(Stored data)

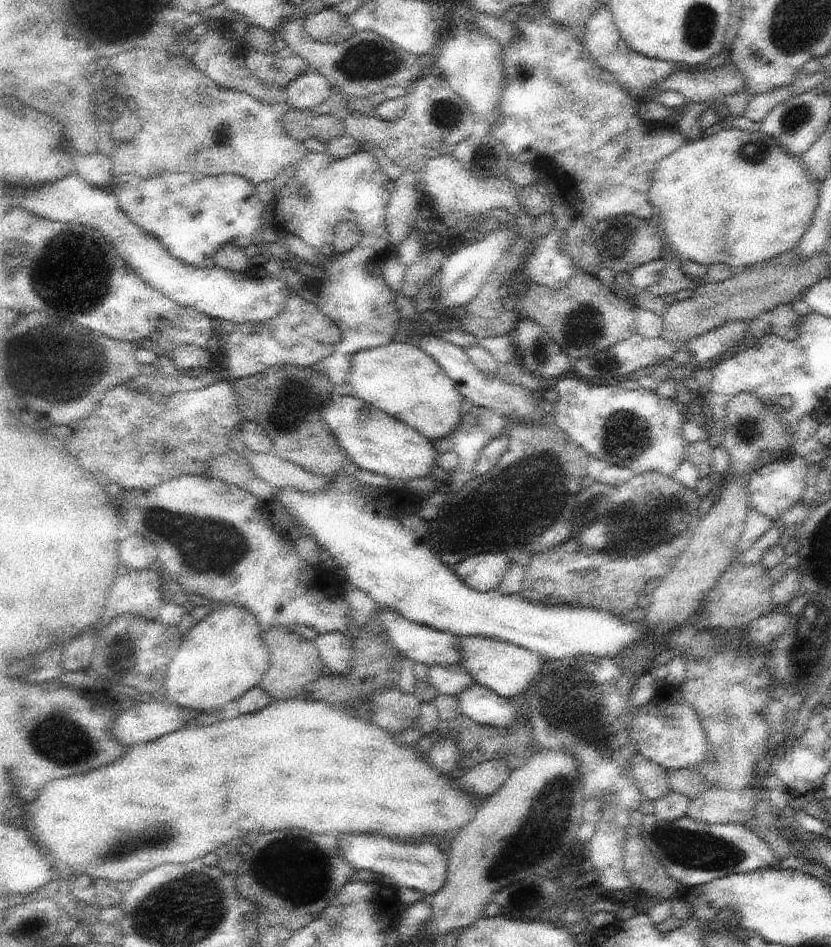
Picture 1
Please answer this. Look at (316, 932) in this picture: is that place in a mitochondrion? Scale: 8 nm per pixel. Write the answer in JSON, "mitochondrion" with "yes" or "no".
{"mitochondrion":"no"}

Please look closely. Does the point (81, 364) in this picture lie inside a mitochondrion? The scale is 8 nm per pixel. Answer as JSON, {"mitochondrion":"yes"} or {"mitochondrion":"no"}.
{"mitochondrion":"yes"}

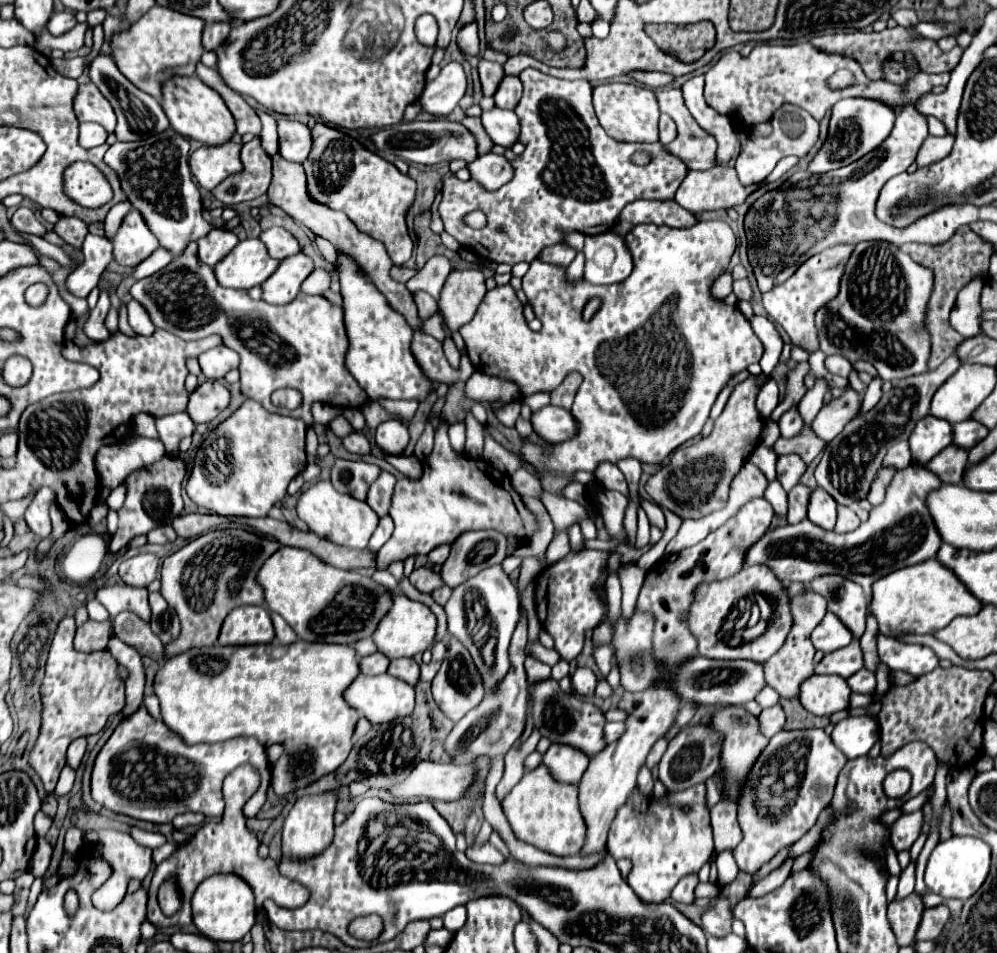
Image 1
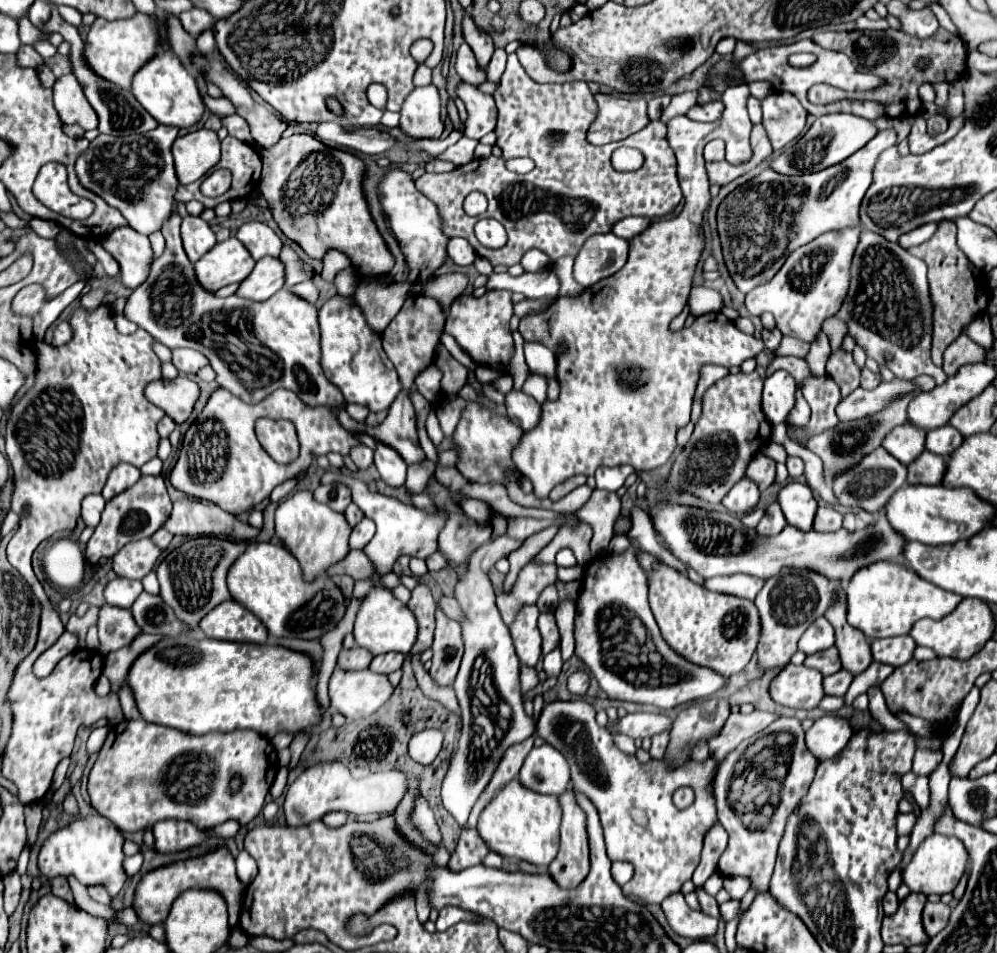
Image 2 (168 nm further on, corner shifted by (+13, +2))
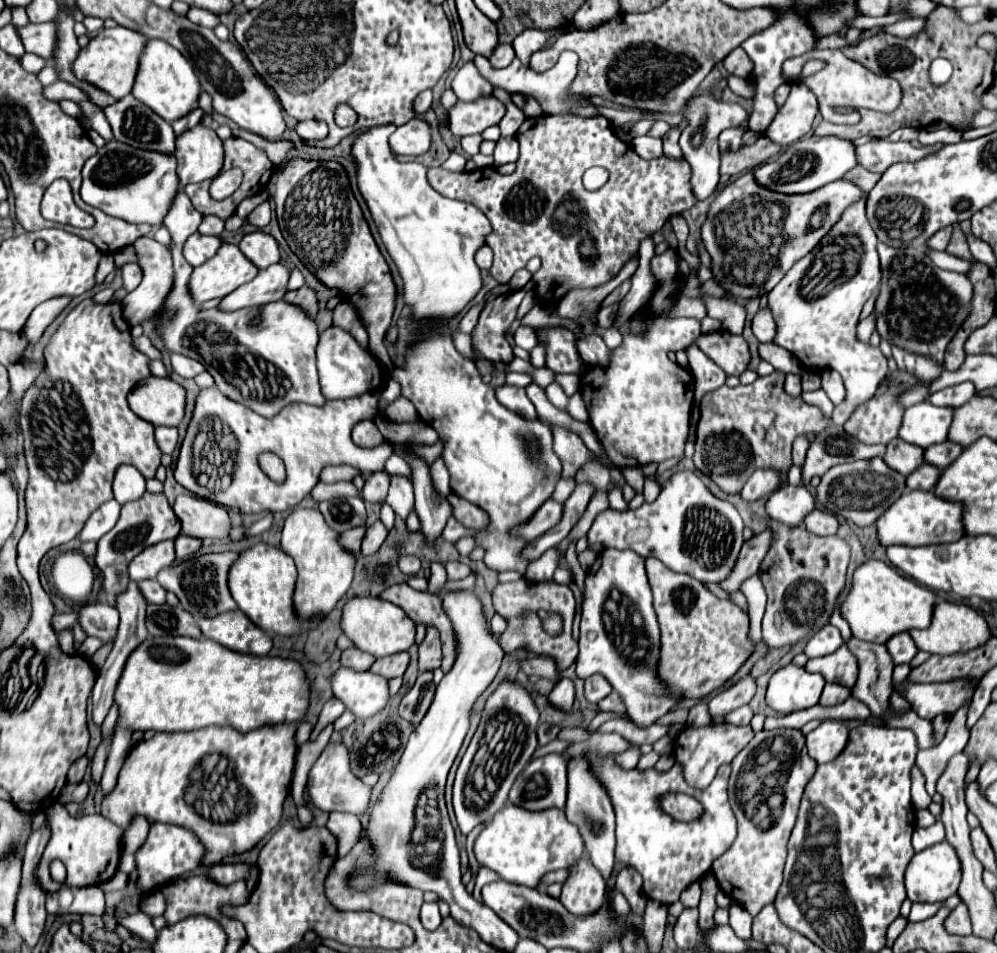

• **TASK ITEM**
Give again, word for word, the lines from the one containing "Please answer this." through the last line of the entries, with pictures omitted and nothing added.

• **SOLUTION TO THIS PROBLEM**
Please answer this. Look at (316, 932) in this picture: is that place in a mitochondrion? Scale: 8 nm per pixel. Write the answer in JSON, "mitochondrion" with "yes" or "no".
{"mitochondrion":"no"}

Please look closely. Does the point (81, 364) in this picture lie inside a mitochondrion? The scale is 8 nm per pixel. Answer as JSON, {"mitochondrion":"yes"} or {"mitochondrion":"no"}.
{"mitochondrion":"yes"}

Image 1
Image 2 (168 nm further on, corner shifted by (+13, +2))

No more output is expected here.